From the very beginning, the guys from Festka have always pursued the creation of high-end carbon bikes that stand out from the rest. The Czech brand of tailor-made bicycle frames decided to specialize in the custom production of road bikes and frames of the highest quality, offering their customers a one-of-a-kind product. In Festka, aside from collaborating with top-notch institutions like the European Space Agency and the Czech Technical University to develop high-performing frames, they have always collaborated with artists like Michal Škapa, Jan Kaláb, or the duo Tomski & Polanski, providing marvelous and unique pieces of art.
In their latest collaboration, they worked with the creative tandem Ondrash & Kašpárek (Ondřej Konupčík and Radim Kašpárek), to present two complete bikes for a promotional event at the Karlovy Vary International Film Festival.
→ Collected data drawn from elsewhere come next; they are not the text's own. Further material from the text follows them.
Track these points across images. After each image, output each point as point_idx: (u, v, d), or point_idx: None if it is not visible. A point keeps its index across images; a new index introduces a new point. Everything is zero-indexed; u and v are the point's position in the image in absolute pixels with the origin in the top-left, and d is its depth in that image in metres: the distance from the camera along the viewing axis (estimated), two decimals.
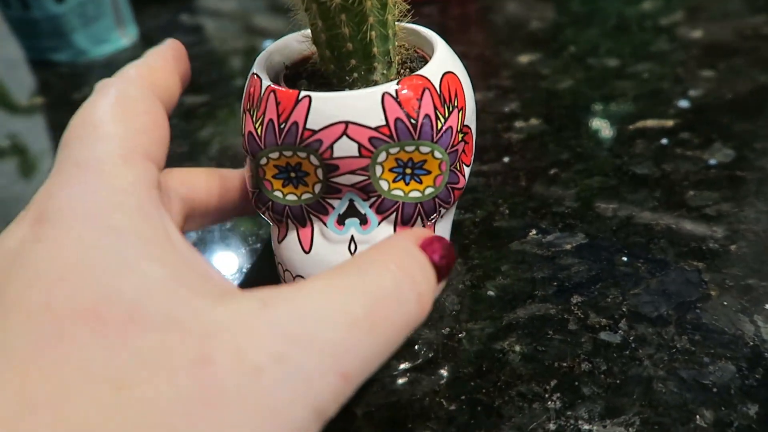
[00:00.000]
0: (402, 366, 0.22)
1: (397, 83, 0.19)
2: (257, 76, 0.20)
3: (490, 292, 0.24)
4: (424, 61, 0.23)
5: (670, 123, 0.34)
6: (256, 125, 0.19)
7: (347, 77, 0.21)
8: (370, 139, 0.19)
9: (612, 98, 0.36)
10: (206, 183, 0.21)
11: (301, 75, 0.22)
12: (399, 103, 0.19)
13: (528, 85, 0.39)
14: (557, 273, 0.25)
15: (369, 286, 0.15)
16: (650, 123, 0.34)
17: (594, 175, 0.30)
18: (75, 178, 0.15)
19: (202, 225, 0.23)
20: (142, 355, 0.12)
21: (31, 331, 0.12)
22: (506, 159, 0.32)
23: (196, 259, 0.15)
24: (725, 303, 0.23)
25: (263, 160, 0.20)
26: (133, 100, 0.18)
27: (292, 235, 0.21)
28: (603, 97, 0.37)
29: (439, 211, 0.22)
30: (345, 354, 0.13)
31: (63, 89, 0.43)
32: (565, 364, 0.21)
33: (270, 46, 0.22)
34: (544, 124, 0.35)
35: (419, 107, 0.19)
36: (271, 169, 0.20)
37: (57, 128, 0.39)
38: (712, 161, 0.30)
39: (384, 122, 0.19)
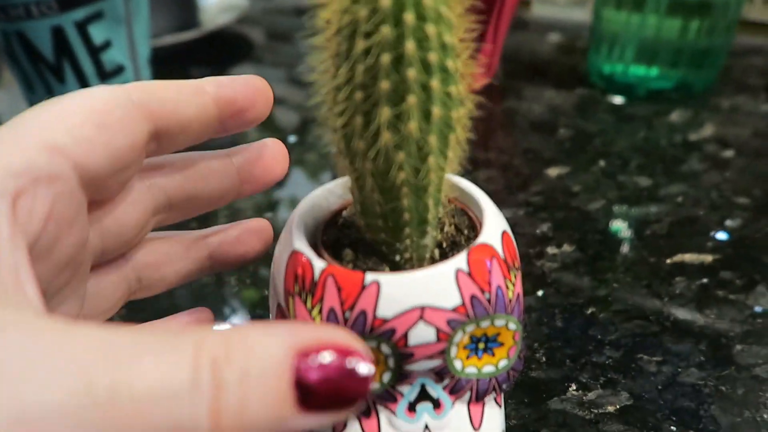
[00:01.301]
0: None
1: (467, 256, 0.18)
2: (302, 254, 0.19)
3: None
4: (465, 214, 0.22)
5: (709, 258, 0.32)
6: (313, 314, 0.18)
7: (398, 244, 0.19)
8: (448, 321, 0.18)
9: (647, 224, 0.35)
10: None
11: (342, 241, 0.21)
12: (472, 278, 0.18)
13: (559, 203, 0.38)
14: None
15: (139, 361, 0.11)
16: (688, 257, 0.33)
17: (633, 319, 0.29)
18: None
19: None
20: None
21: None
22: (540, 292, 0.31)
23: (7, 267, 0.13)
24: None
25: None
26: (90, 100, 0.17)
27: (354, 428, 0.19)
28: (638, 223, 0.36)
29: (512, 379, 0.20)
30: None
31: None
32: None
33: (298, 210, 0.21)
34: (578, 251, 0.33)
35: (490, 279, 0.18)
36: None
37: None
38: (758, 308, 0.29)
39: (460, 301, 0.18)
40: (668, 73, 0.51)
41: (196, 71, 0.61)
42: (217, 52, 0.66)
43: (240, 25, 0.73)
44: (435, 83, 0.16)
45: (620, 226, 0.35)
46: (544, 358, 0.27)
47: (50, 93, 0.42)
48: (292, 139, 0.47)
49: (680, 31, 0.49)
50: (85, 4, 0.39)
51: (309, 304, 0.18)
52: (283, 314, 0.20)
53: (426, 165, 0.17)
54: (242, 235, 0.23)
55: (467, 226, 0.22)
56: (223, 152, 0.22)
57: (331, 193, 0.23)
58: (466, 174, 0.39)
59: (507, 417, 0.24)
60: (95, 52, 0.41)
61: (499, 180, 0.40)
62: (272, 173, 0.23)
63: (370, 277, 0.18)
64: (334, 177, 0.23)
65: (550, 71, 0.58)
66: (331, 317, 0.18)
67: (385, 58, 0.15)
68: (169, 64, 0.61)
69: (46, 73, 0.41)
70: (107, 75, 0.43)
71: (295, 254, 0.19)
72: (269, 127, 0.50)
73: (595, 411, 0.24)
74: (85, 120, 0.16)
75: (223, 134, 0.20)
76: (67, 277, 0.17)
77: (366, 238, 0.20)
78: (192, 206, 0.22)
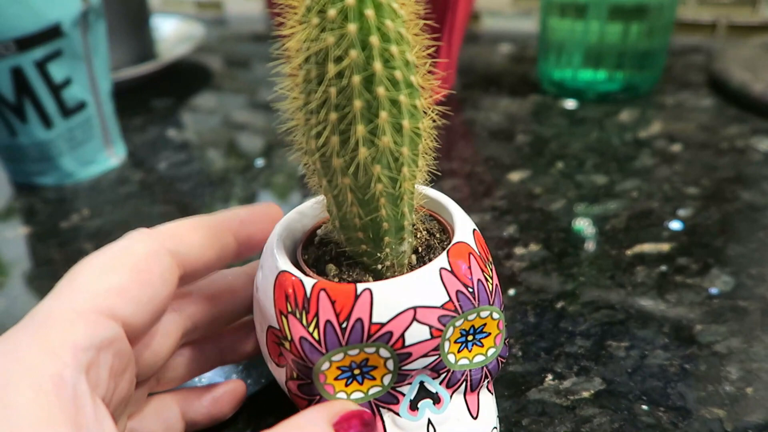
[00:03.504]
0: None
1: (447, 256, 0.19)
2: (290, 274, 0.20)
3: None
4: (434, 219, 0.24)
5: (666, 247, 0.34)
6: (310, 329, 0.19)
7: (379, 253, 0.20)
8: (439, 318, 0.19)
9: (606, 219, 0.37)
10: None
11: (323, 258, 0.22)
12: (455, 275, 0.19)
13: (522, 205, 0.39)
14: (580, 426, 0.24)
15: None
16: (647, 247, 0.35)
17: (601, 309, 0.30)
18: (22, 330, 0.16)
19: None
20: None
21: None
22: (512, 291, 0.32)
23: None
24: None
25: (325, 365, 0.19)
26: (132, 257, 0.19)
27: None
28: (597, 219, 0.38)
29: (500, 365, 0.22)
30: None
31: (49, 217, 0.42)
32: None
33: (275, 234, 0.22)
34: (545, 249, 0.35)
35: (471, 274, 0.20)
36: (334, 372, 0.19)
37: (44, 264, 0.38)
38: (714, 290, 0.31)
39: (447, 298, 0.19)
40: (614, 76, 0.53)
41: (157, 101, 0.61)
42: (177, 82, 0.66)
43: (198, 54, 0.73)
44: (403, 98, 0.17)
45: (582, 224, 0.37)
46: (520, 353, 0.28)
47: (12, 133, 0.42)
48: (259, 162, 0.48)
49: (622, 35, 0.52)
50: (44, 43, 0.40)
51: (305, 321, 0.19)
52: (275, 336, 0.20)
53: (401, 174, 0.19)
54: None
55: (438, 230, 0.23)
56: (241, 270, 0.25)
57: (303, 215, 0.24)
58: (432, 184, 0.41)
59: None
60: (56, 89, 0.42)
61: (464, 188, 0.42)
62: None
63: (361, 286, 0.19)
64: (305, 196, 0.24)
65: (504, 81, 0.60)
66: (329, 329, 0.19)
67: (356, 79, 0.17)
68: (130, 96, 0.61)
69: (8, 114, 0.41)
70: (69, 111, 0.43)
71: (282, 275, 0.20)
72: (235, 153, 0.50)
73: (572, 398, 0.26)
74: (132, 280, 0.18)
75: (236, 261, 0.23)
76: (124, 406, 0.19)
77: (345, 252, 0.21)
78: (214, 327, 0.24)
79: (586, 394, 0.26)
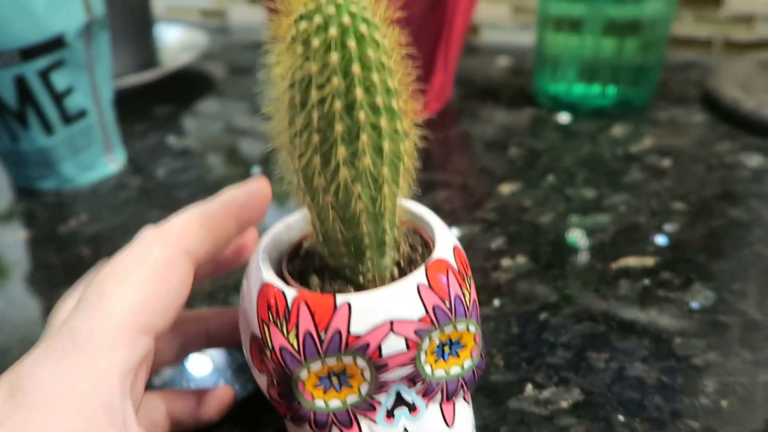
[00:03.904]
0: None
1: (425, 271, 0.20)
2: (273, 285, 0.20)
3: None
4: (417, 234, 0.24)
5: (650, 261, 0.35)
6: (290, 338, 0.20)
7: (361, 267, 0.21)
8: (416, 331, 0.20)
9: (593, 233, 0.38)
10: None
11: (307, 270, 0.23)
12: (432, 290, 0.20)
13: (512, 218, 0.40)
14: None
15: None
16: (631, 261, 0.35)
17: (583, 321, 0.31)
18: (62, 350, 0.17)
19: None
20: None
21: None
22: (496, 302, 0.33)
23: None
24: None
25: (304, 374, 0.20)
26: (151, 265, 0.20)
27: None
28: (585, 232, 0.38)
29: (477, 377, 0.22)
30: None
31: (48, 222, 0.43)
32: None
33: (261, 245, 0.23)
34: (531, 262, 0.36)
35: (448, 289, 0.20)
36: (312, 380, 0.20)
37: (42, 268, 0.39)
38: (695, 304, 0.32)
39: (424, 311, 0.20)
40: (608, 90, 0.54)
41: (159, 108, 0.62)
42: (180, 89, 0.67)
43: (201, 62, 0.74)
44: (383, 122, 0.18)
45: (569, 237, 0.38)
46: (502, 363, 0.29)
47: (14, 138, 0.43)
48: (255, 171, 0.49)
49: (616, 49, 0.53)
50: (47, 54, 0.41)
51: (285, 330, 0.20)
52: (258, 344, 0.21)
53: (381, 194, 0.19)
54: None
55: (421, 244, 0.24)
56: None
57: (290, 227, 0.25)
58: (425, 195, 0.42)
59: None
60: (58, 98, 0.43)
61: (456, 199, 0.43)
62: None
63: (340, 298, 0.19)
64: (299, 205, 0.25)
65: (501, 93, 0.61)
66: (308, 339, 0.19)
67: (338, 105, 0.17)
68: (132, 102, 0.62)
69: (10, 120, 0.42)
70: (70, 119, 0.44)
71: (265, 286, 0.21)
72: (234, 159, 0.51)
73: (550, 407, 0.27)
74: (155, 292, 0.19)
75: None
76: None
77: (329, 265, 0.22)
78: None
79: (564, 404, 0.27)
The two selected frame models were the Festka Scalatore, the top-of-the-range road bike frame, and the Festka Scout, the all-new gravel model, which the artists specially decorated for the event. Aside from the presented bikes, some further frames will be produced with a matching painting made by the same technique.
The frames were decorated using a technique that Kašpárek had been working on for about four years. The method consists in producing spectacular abstract paintings composed by organic multicolored shapes onto a white canvas. Even though the first lockdown was something nobody desired, Ondřej had to stop tattooing, which allowed him to join his fellow artist to devote themselves 100% to mastering the method. They had been perfecting the technique for transferring the figures on flat surfaces, which resulted in incredible colors and shapes, but three-dimensional shapes like the frame, fork, stem, or saddle presented an unprecedented challenge for them. Nonetheless, the work is extraordinary, just as if an abstract octopus had squirted rainbow-colored ink onto the frame.
“We’d been attracted to product design for some time and when the guys from Festka asked us if we’d like to try something with their frames, we were both totally up for it. We don’t paint directly on canvas or a 3D object. We paint on the surface of water held in a shallow tank. We pour paint on the surface using self-made tools which we call paddles. They are specially designed to keep the individual colors in parallel stripes which we blow and manipulate into the desired shapes. The canvas or the 3D object we’re painting sits at the bottom of the tank. The transfer happens by releasing the water from the tank very slowly,” say the artists.
When creating these complicated pieces, frames stop being conventional objects, to become authentic works of art. Such a level of personalization might result in being somewhat expensive since only a handful of bikes will be made with such an artisanal devoted method. However, the brand has always aimed for this uniqueness and, though their future owners might have to pay a small fortune, many cyclists desire to stand out and are prepared to pay for high-end technology combined with exceptional art.